Is exercise safe if my joints hurt?
For most people with RA, regular activity is encouraged. It does not damage joints when done appropriately and tends to reduce stiffness and pain over time. During severe flares, exercise may need to be gentler. A physiotherapist can help design a programme suited to your stage of disease.
Does cold or rainy weather make RA worse?
Many people notice that joints feel stiffer or more painful in cold or damp weather. Studies on this are mixed, but the experience is common and real. Weather does not change the underlying disease activity.
Will my children get RA?
RA is not strictly inherited, but having a close relative with RA does modestly raise the risk. Most children of people with RA will never develop it. Avoiding smoking is one practical step that lowers risk.
Can RA affect parts of the body other than joints?
Yes. RA is a systemic disease and can affect the lungs, heart, blood vessels, eyes, skin, and other tissues. These complications are less common when disease activity is well controlled, which is one of the reasons that ongoing monitoring matters.

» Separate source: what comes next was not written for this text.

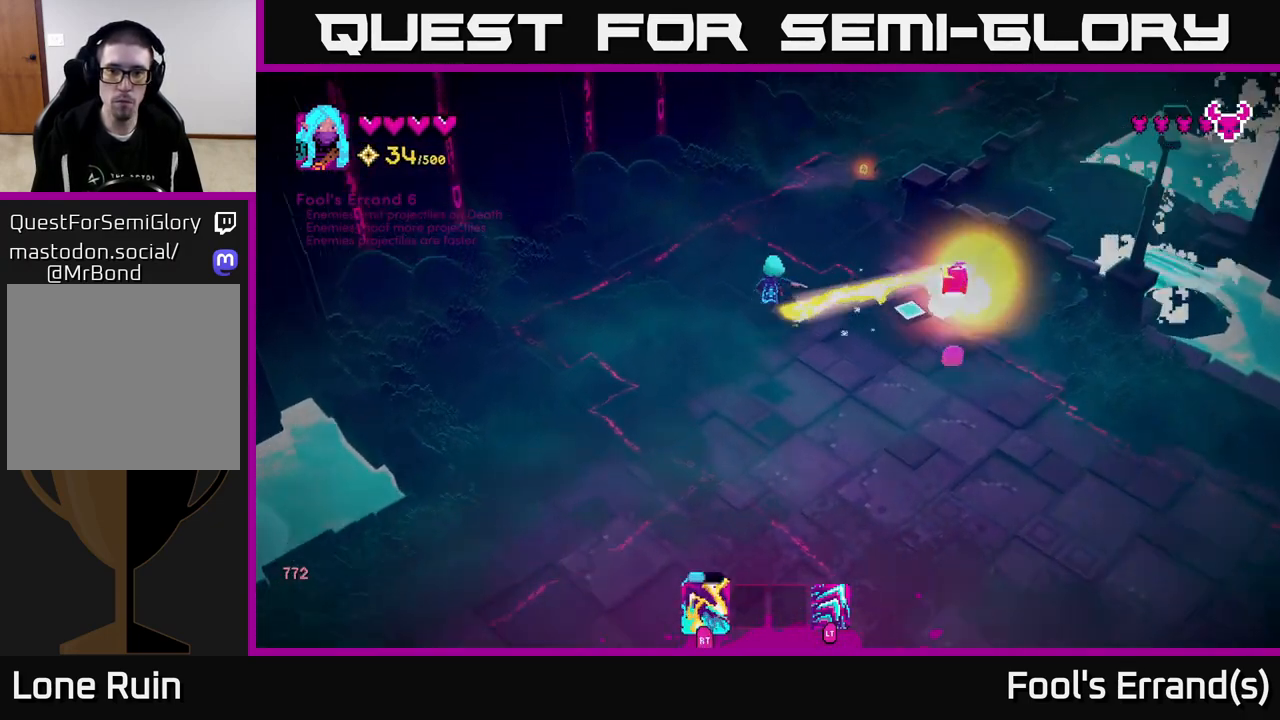
{"buttons": [], "left_stick": "up-right", "right_stick": "down-right", "events": [[100, "right_stick", "down-right"]]}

How long does it take for treatment to work?
Conventional DMARDs such as methotrexate generally take six to twelve weeks to reach their full effect. Biologics often work more quickly, sometimes within weeks. During the waiting period, short courses of corticosteroids or NSAIDs may be used to control symptoms.
Conclusion
Rheumatoid arthritis is a chronic autoimmune disease, but it is no longer a condition where steady decline is the expected outcome. With earlier diagnosis, treat-to-target strategies, and a wider range of effective medicines, many people with RA today maintain stable, low-activity disease for years and continue with the work, relationships, and activities that matter to them.
The most important factors are early evaluation by a rheumatologist, starting disease-modifying treatment promptly, regular monitoring, and addressing the wider effects of the condition — on cardiovascular health, bones, mood, and daily life. The plan is personal: which medicines, in which combinations, with which lifestyle supports, is a conversation between you and your rheumatology team, revisited as your disease evolves.
RA asks for patience and partnership. With both, the long-term outlook for most people is far better than it would have been even a generation ago.